All the rules have just been tossed aside. In 2005, the Government established a Pension Protection Fund (PPF) to protect company pension schemes. When firms fail, workers' final salary pensions are taken over by the PPF, which is an insurance arrangement funded by all other pension schemes, not by taxpayers. The PPF does not pay pensions in full. Very highly paid staff can lose more than half their pensions as the PPF cap limits compensation to around £29,000 a year, although most workers will get 80%-90% of their pensions replaced. But bankers are by-passing this system and are not being treated like other workers. Taxpayers have to pay their pensions in full.
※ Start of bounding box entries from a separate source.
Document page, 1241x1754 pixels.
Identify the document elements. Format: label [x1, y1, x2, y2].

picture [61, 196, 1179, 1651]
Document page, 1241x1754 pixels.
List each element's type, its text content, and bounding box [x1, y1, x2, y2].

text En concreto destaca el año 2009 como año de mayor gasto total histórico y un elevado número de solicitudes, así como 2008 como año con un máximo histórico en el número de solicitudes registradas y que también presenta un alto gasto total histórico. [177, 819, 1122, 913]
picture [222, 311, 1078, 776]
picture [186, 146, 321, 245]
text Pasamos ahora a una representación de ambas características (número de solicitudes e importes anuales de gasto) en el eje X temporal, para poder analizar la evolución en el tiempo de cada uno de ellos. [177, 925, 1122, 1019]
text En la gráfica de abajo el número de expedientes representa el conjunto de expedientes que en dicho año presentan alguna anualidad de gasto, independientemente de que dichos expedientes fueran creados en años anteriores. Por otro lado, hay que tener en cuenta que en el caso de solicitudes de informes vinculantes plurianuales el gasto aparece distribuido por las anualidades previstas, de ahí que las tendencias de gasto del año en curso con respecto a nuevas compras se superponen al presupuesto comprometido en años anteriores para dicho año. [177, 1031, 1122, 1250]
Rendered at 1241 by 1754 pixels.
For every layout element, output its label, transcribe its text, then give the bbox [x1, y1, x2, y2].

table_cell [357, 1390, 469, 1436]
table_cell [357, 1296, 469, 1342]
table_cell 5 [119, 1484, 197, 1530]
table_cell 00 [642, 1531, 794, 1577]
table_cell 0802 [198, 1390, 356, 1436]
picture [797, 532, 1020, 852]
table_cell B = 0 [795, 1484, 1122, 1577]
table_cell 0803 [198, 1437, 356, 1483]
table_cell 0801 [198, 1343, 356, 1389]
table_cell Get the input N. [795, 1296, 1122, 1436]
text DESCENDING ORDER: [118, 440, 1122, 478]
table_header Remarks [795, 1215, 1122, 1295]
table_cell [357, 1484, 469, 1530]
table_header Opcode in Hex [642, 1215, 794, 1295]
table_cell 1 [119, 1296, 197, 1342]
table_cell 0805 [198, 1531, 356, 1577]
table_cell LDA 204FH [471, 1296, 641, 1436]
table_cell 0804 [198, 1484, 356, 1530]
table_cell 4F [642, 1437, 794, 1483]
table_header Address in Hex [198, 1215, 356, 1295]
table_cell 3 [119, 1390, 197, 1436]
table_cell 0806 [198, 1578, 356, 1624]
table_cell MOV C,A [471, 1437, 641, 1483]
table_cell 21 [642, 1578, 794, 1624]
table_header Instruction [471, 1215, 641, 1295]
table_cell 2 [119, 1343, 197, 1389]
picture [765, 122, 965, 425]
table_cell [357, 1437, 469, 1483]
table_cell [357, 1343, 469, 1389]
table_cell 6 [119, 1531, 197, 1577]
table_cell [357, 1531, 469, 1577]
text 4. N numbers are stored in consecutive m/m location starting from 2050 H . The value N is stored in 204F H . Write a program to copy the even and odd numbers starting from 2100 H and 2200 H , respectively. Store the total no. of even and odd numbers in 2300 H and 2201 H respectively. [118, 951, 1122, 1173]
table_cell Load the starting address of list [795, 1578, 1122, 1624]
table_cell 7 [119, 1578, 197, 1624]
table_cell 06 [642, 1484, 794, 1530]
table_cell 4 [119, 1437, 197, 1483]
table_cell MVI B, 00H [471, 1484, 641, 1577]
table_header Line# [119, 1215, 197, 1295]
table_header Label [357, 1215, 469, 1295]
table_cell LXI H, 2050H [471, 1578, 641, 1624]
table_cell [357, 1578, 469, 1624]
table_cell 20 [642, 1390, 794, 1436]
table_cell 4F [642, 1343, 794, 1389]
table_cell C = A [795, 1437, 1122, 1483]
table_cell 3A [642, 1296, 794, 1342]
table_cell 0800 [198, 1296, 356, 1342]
The costs of replacing bank pensions could be huge. Northern Rock's pension fund has a deficit of over £100m, Bradford and Bingley's deficit is another £100m and the deficits for Royal Bank of Scotland, HBoS or Lloyds, exceed £4billion. Taxpayers are standing behind all these schemes, while other private sector workers end up in the PPF. Why are bankers being favoured like this? Even the Dunfermline, which was a building society and not a bank, has been put into the PPF.

Such disparities raise wider issues of fairness and social justice. What rationale can there be for treating bankers as a superior class of worker - what is the rationale for this? If the PPF is not good enough for them, then it should be improved for everyone. The same rules should apply to all.

Saving the banks is one thing, but this does not require saving bankers' pensions as well. This represents a huge extra expense to which the Government has committed taxpayers, without careful thought. One has to question whether policymakers have a sufficient grasp of financial reality when it comes to pensions. It seems almost as if the Government does not consider these pension costs to be real - perhaps because they only have to be paid over many years, not all at once. But, of course, the fact that pensions have to be paid out over a long time horizon, does not mean the costs can be ignored.

Saddling taxpayers with a bill for these failed bank pensions flies in the face of all the Government's previous pronouncements that taxpayers could not afford to replace pensions in full, especially as taxpayers themselves do not generally have such pensions.

We need a consistent approach to pension protection, rather than discriminating in favour of select groups. The last thing we need is yet another pensions scandal, so I call on the Government to ensure all workers have the same level of taxpayer protection. Surely justice demands equal treatment for all.